How to populate an existing numpy array with speci

2020-04-18 05:04发布

问题:

Let's say that I have this initial numpy array with some fixed dtype:

array = numpy.array([(1, 'a'), (2, 'b')],
                    numpy.dtype([('idfield',numpy.int32),
                                 ('textfield', '|S256')]))

Now I need to populate this array in a for loop so I do that

for val in value:
    array = np.append(array, np.array([(val[0],val[1])],numpy.dtype([('idfield',numpy.int32),
                                                                     ('textfield', '|S256')])),axis=0)

It works but it really doesn't looks good ! I need to re-specified the dtype in the for loop, even if it's logic that i'm going to use the same dtype to populate my array.

Do you know a simpler way to achieve this operation ?

回答1:

np.append is a simple cover to np.concatenate

def append(arr, values, axis=None):
    arr = asanyarray(arr)
    if axis is None:
        if arr.ndim != 1:
            arr = arr.ravel()
        values = ravel(values)
        axis = arr.ndim-1
    return concatenate((arr, values), axis=axis)

In [89]: dt = np.dtype('U5,int')
In [90]: arr = np.array([('one',1)], dtype=dt)
In [91]: np.append(arr, ('two',2))
---------------------------------------------------------------------------
TypeError                                 Traceback (most recent call last)
<ipython-input-91-bc17d9ad4a77> in <module>()
----> 1 np.append(arr, ('two',2))
 ...
-> 5166     return concatenate((arr, values), axis=axis)

TypeError: invalid type promotion

In this case it does

In [92]: np.ravel(('two',2))
Out[92]: array(['two', '2'], dtype='<U3')

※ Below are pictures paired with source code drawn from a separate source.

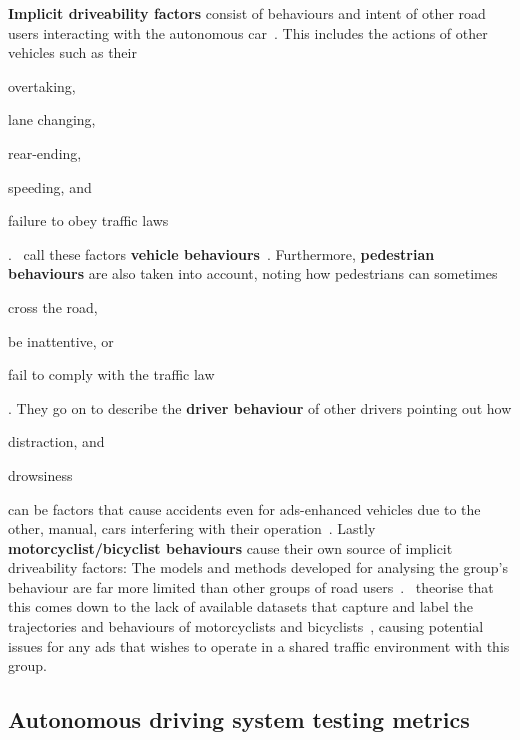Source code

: \textbf{Implicit driveability factors} consist of behaviours and intent of other road users
interacting with the autonomous car~\cite[3138]{safeToDrive}. This includes the actions of other
vehicles such as their \begin{inparaenum}
    \item overtaking,
    \item lane changing,
    \item rear-ending,
    \item speeding, and
    \item failure to obey traffic laws \end{inparaenum}.~\citeauthor{safeToDrive} call these factors
\textbf{vehicle behaviours}~\cite[3138]{safeToDrive}. Furthermore, \textbf{pedestrian behaviours}
are also taken into account, noting how pedestrians can sometimes
\begin{inparaenum}\setcounter{enumi}{5}
    \item cross the road,
    \item be inattentive, or
    \item fail to comply with the traffic law \end{inparaenum}\cite[3138]{safeToDrive}. They go on
to describe the \textbf{driver behaviour} of other drivers pointing out how
\begin{inparaenum}\setcounter{enumi}{8}
    \item distraction, and
    \item drowsiness \end{inparaenum} can be factors that cause accidents even for
\acrshort{ads}-enhanced vehicles due to the other, manual, cars
interfering with their operation~\cite[3138-3139]{safeToDrive}. Lastly
\textbf{motorcyclist/bicyclist behaviours} cause their own source of implicit driveability factors:
The models and methods developed for analysing the group's behaviour are far more limited than other
groups of road users~\cite[3139]{safeToDrive}.~\citeauthor{safeToDrive} theorise that this comes
down to the lack of available datasets that capture and label the trajectories and behaviours
of motorcyclists and bicyclists~\cite[3139]{safeToDrive}, causing potential issues for any
\acrshort{ads} that wishes to operate in a shared traffic environment with this group.

\subsection{Autonomous driving system testing metrics}\label{sec:adsMetrics}

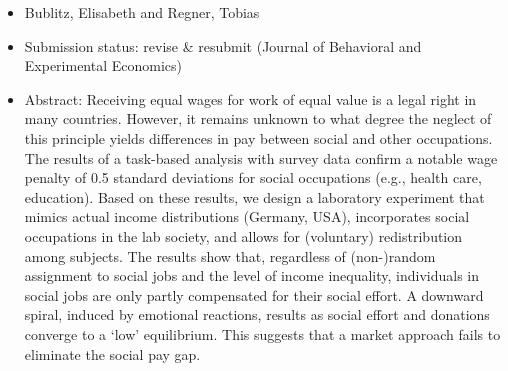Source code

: \documentclass[a4paper,10pt]{article}
\begin{document}
\begin{itemize}
\begin{itemize}
\item Bublitz, Elisabeth and Regner, Tobias
\item Submission status: revise \& resubmit (Journal of Behavioral and Experimental Economics)
\item Abstract: \tiny Receiving equal wages for work of equal value is a legal right in many countries. However, it remains unknown to what degree the neglect of this principle yields differences in pay between social and other occupations. The results of a task-based analysis with survey data confirm a notable wage penalty of 0.5 standard deviations for social occupations (e.g., health care, education). Based on these results, we design a laboratory experiment that mimics actual income distributions (Germany, USA), incorporates social occupations in the lab society, and allows for (voluntary) redistribution among subjects. The results show that, regardless of (non-)random assignment to social jobs and the level of income inequality, individuals in social jobs are only partly compensated for their social effort. A downward spiral, induced by emotional reactions, results as social effort and donations converge to a `low' equilibrium. This suggests that a market approach fails to eliminate the social pay gap.


\end{itemize}



\end{itemize}



\newpage
% 

\linespread{1}


\end{document}
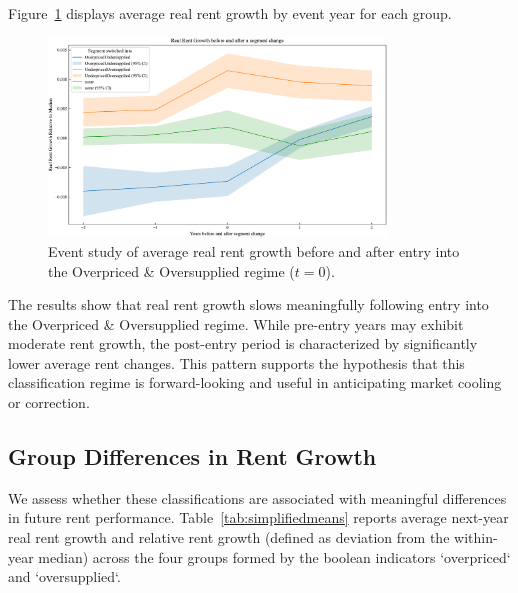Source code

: \documentclass[APA,Times1COL]{WileyNJDv5} %
\begin{document}
Figure~\ref{fig:event_study} displays average real rent growth by event year for each group.

\begin{figure}[h]
	\centering
	\includegraphics[width=0.8\textwidth]{event_study.pdf}
	\caption*{Event study of average real rent growth before and after entry into the Overpriced \& Oversupplied regime ($t=0$).}
	\label{fig:event_study}
\end{figure}

The results show that real rent growth slows meaningfully following entry into the Overpriced \& Oversupplied regime. While pre-entry years may exhibit moderate rent growth, the post-entry period is characterized by significantly lower average rent changes. This pattern supports the hypothesis that this classification regime is forward-looking and useful in anticipating market cooling or correction.

\subsection{Group Differences in Rent Growth}

We assess whether these classifications are associated with meaningful differences in future rent performance. Table~\ref{tab:simplifiedmeans} reports average next-year real rent growth and relative rent growth (defined as deviation from the within-year median) across the four groups formed by the boolean indicators `overpriced` and `oversupplied`.
\end{document}
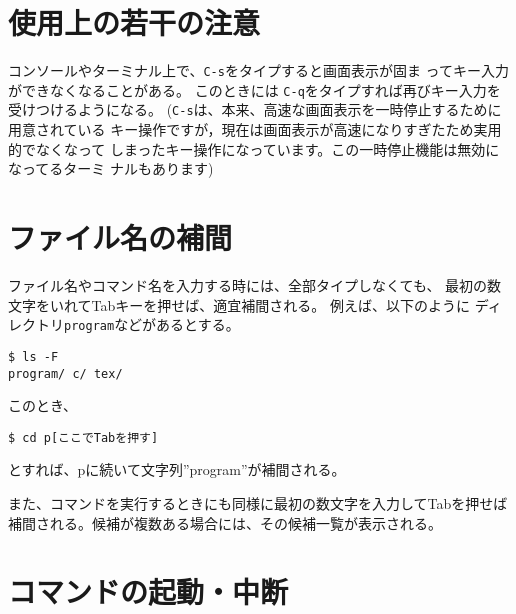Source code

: \documentclass{jreport}
\begin{document}
\section{使用上の若干の注意}

 コンソールやターミナル上で、\verb|C-s|をタイプすると画面表示が固ま
ってキー入力ができなくなることがある。
このときには \verb|C-q|をタイプすれば再びキー入力を受けつけるようになる。
(\verb|C-s|は、本来、高速な画面表示を一時停止するために用意されている
キー操作ですが，現在は画面表示が高速になりすぎたため実用的でなくなって
しまったキー操作になっています。この一時停止機能は無効になってるターミ
ナルもあります)

\section{ファイル名の補間}

ファイル名やコマンド名を入力する時には、全部タイプしなくても、
最初の数文字をいれてTabキーを押せば、適宜補間される。
例えば、以下のように ディレクトリ\verb|program|などがあるとする。
\begin{screen}
\begin{verbatim}
$ ls -F
program/ c/ tex/
\end{verbatim}
\end{screen}
このとき、
\begin{screen}
\begin{verbatim}
$ cd p[ここでTabを押す]
\end{verbatim}
\end{screen}
とすれば、pに続いて文字列''program''が補間される。

また、コマンドを実行するときにも同様に最初の数文字を入力してTabを押せば
補間される。候補が複数ある場合には、その候補一覧が表示される。

\section{コマンドの起動・中断}
\end{document}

turning the tuple into a 2 element string dtype array. Now concatenate tries to join an array of dt with the U3 array, and it can't. There's nothing in the append uses the arr.dtype as the basis for turning values into an array. You need to do that yourself. numpy can only do so much to infer you intentions. :)

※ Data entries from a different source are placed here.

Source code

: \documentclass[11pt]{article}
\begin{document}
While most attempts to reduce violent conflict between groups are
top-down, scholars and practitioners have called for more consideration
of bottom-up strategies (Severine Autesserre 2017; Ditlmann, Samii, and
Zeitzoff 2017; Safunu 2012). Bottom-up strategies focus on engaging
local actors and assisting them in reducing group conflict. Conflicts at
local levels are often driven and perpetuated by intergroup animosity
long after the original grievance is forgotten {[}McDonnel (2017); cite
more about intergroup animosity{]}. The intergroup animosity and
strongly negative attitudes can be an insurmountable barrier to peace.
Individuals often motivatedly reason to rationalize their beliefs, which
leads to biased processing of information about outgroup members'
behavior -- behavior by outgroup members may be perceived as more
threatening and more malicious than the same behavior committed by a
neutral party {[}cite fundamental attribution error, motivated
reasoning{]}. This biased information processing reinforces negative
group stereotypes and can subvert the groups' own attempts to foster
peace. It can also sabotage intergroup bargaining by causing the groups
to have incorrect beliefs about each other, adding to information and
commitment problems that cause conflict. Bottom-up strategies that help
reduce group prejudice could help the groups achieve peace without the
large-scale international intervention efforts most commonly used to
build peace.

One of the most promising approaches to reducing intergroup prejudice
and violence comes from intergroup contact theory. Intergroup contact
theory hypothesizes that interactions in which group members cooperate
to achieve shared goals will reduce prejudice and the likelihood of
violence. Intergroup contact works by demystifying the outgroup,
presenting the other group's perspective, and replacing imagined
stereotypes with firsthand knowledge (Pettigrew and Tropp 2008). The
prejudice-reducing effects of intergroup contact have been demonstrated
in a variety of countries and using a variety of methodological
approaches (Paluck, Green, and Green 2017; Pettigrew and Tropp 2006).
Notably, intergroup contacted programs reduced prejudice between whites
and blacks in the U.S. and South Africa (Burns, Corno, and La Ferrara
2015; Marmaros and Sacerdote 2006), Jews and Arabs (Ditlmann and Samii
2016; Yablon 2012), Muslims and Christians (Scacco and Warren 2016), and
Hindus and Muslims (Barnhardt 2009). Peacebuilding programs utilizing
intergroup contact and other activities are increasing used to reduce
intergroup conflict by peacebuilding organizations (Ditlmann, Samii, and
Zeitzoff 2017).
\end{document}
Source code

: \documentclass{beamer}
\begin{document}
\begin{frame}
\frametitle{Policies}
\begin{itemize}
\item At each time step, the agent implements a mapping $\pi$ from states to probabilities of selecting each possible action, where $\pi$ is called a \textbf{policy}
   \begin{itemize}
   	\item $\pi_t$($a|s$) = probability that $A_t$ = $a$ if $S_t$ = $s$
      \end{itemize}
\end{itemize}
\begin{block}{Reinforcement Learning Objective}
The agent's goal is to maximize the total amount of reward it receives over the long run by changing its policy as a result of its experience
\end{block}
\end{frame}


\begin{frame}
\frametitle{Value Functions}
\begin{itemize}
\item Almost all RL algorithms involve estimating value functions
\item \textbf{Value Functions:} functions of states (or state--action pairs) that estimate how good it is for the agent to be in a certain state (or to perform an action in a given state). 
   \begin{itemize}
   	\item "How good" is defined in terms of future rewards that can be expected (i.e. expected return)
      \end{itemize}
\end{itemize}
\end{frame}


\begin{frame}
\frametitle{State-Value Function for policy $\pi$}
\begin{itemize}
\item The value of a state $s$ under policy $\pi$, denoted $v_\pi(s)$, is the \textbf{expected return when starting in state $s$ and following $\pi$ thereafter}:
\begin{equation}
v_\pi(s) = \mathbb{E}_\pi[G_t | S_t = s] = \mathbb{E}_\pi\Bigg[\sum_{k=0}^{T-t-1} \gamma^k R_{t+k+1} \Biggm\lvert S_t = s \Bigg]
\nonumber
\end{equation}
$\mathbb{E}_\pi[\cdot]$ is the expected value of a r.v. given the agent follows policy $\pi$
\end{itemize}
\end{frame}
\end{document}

So if you specify common the dtype it works:

In [93]: np.append(arr, np.array(('two',2),dt))
Out[93]: array([('one', 1), ('two', 2)], dtype=[('f0', '<U5'), ('f1', '<i4')])

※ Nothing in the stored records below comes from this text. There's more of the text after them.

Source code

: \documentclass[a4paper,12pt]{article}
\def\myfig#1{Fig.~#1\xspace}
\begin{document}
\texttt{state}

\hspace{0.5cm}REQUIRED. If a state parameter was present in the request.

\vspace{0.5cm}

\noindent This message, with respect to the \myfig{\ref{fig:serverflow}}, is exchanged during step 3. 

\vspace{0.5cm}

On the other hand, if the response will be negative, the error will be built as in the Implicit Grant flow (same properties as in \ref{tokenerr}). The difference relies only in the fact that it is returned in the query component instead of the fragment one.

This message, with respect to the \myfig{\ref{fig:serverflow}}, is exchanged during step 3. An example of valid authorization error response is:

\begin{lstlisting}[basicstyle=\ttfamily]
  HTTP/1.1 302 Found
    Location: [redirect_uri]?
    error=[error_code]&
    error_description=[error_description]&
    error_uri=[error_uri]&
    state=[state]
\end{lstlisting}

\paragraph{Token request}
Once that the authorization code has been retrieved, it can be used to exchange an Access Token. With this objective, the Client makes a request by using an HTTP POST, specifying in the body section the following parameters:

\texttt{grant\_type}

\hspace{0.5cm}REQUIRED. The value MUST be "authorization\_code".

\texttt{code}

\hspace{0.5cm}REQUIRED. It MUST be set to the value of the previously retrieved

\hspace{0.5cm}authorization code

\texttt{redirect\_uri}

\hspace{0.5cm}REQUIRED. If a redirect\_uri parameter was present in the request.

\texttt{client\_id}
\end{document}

I dislike append because new users often misuse it. Usually they think of it as a list append clone, which it is not.

But it does have one advantage - it promotes the dimensions of 0d inputs:

In [94]: np.concatenate([arr, np.array(('two',2),dt)])
...
ValueError: all the input arrays must have same number of dimensions

Making the 2nd array 1d works:

In [95]: np.concatenate([arr, np.array([('two',2)],dt)])
Out[95]: array([('one', 1), ('two', 2)], dtype=[('f0', '<U5'), ('f1', '<i4')])

append hides the dimensional adjustment that concatenate needs.

But where possible it is better to create a list of arrays (or tuples) and do concatenate just once:

In [96]: alist = [('one',1),('two',2),('three',3)]
In [97]: ll = [np.array([x],dt) for x in alist]
In [98]: ll
Out[98]: 
[array([('one', 1)], dtype=[('f0', '<U5'), ('f1', '<i4')]),
 array([('two', 2)], dtype=[('f0', '<U5'), ('f1', '<i4')]),
 array([('three', 3)], dtype=[('f0', '<U5'), ('f1', '<i4')])]

In [100]: np.concatenate(ll)
Out[100]: 
array([('one', 1), ('two', 2), ('three', 3)],
      dtype=[('f0', '<U5'), ('f1', '<i4')])

But making the array directly from a list of tuples is even better:

In [101]: np.array(alist, dt)
Out[101]: 
array([('one', 1), ('two', 2), ('three', 3)],
      dtype=[('f0', '<U5'), ('f1', '<i4')])


回答2:

Like @juanpa.arrivillaga commented, it's cleaner to define your dtype only once:

array_dt = np.dtype([
    ('idfield', np.int32),
    ('textfield', '|S256')
])

Then define your second list of values as an array and then concatenate

array2 = np.array(value, array_dt)                                     
array = np.concatenate([array, array2])